# RECORDS FOR THE EXERCISE
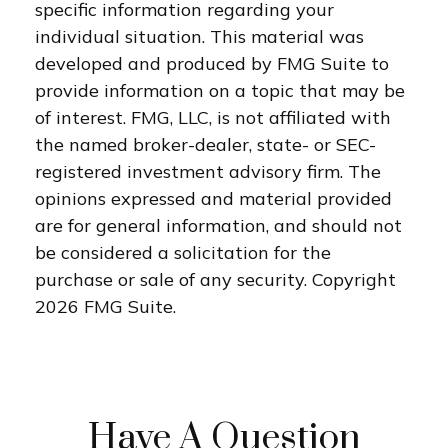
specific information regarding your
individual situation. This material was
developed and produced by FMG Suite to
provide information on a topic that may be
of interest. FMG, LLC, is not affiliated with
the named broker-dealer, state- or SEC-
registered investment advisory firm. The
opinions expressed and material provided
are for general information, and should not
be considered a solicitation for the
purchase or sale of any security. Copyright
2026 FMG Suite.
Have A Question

# AIM OF THE TASK
What are the lines from the one containing "the named broker-dealer, state- or" through the end of the material? Reproduce them exactly, both ends included, with nothing added.

# EXERCISE RESPONSE
the named broker-dealer, state- or SEC-
registered investment advisory firm. The
opinions expressed and material provided
are for general information, and should not
be considered a solicitation for the
purchase or sale of any security. Copyright
2026 FMG Suite.
Have A Question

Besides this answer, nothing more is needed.